Process involved in Conversion of Partnership Firm into Company Registration:
The process for converting a partnership firm into a company is divided into three main steps that are as followed-
- In order to convert a partnership firm into a company registration a meeting is to be held where all the partners must be present. This is done for taking assent to authorize one or more partners to undertake the registration process on behalf of other partners.
- A written consent is to be obtained from all the secured creditors of the firm.
- The firm is required to make an application in RUN for availability of name. These following points must be undertaken by the entity while converting it to a company registration-
- An amendment if required is to be made in the partnership deed stating a clause of conversion of the partnership firm.
- In the Form No. URC-2, a clear advertisement for 21 days is to be published in English as well as local language.
- The Form No. URC-2 is to be filed with the Registrar of Firms (ROF).
- The accounts statement must be prepared within fifteen days of seeking the company registration and the same is to be certified by an auditor.
- An agreement among the partners is to be made and signed for conversion of the partnership firm.
- In the second phase of the process the firm is required to file various forms as mandated by the Registrar of Companies (ROC) and Registrar of Firms (ROF). The following documents are to be filed-
- Form URC-1
- Form Spice-32
- Form Spice-33
- Form Spice-34
- A consent to act as a director is to be filed in the Form DIR-2. As prescribed by the Companies Act, 2013, there can be different type of Directors in a Company
- An undertaking is to be issued stating that the proposed directors will make sure that the provisions provided in the Indian Stamp Act, 1899 are complied with.

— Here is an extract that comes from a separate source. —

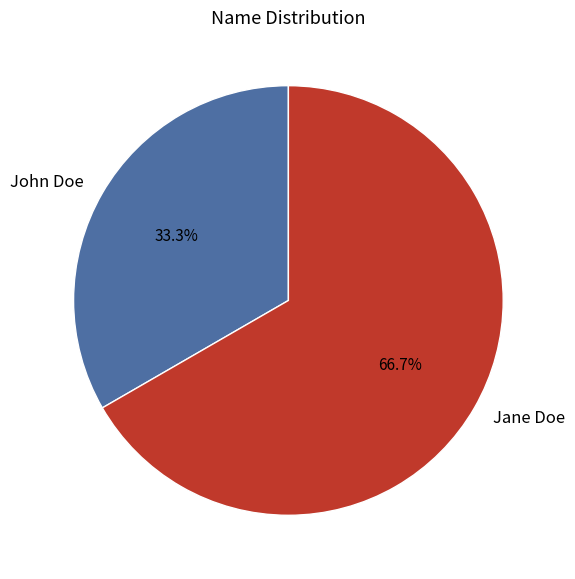

Is there a majority slice in this chart?

Yes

- A duly verified list by two or more proposed directors of the company registration is to be declared stating the name of all the directors and members.
- From the concerning Registrar of Firms (ROF), a No-Objection Certificate is to be obtained.
- All the partners of the firm are required to submit affidavits for the dissolution of the partnership firm.
- A rent agreement or a No-Objection Certificate is to be obtained from the property’s owner.
- The accounts statement must be prepared within fifteen days before the seeking of the company registration and the same is to be certified by an auditor.
- In the last phase of the conversion of partnership firm to a company registration process, an intimidation is to be given to the Registrar of Firms (ROF). The company after its registration have to acknowledge and intimate the R0F about the same within 15 days from the date of registration.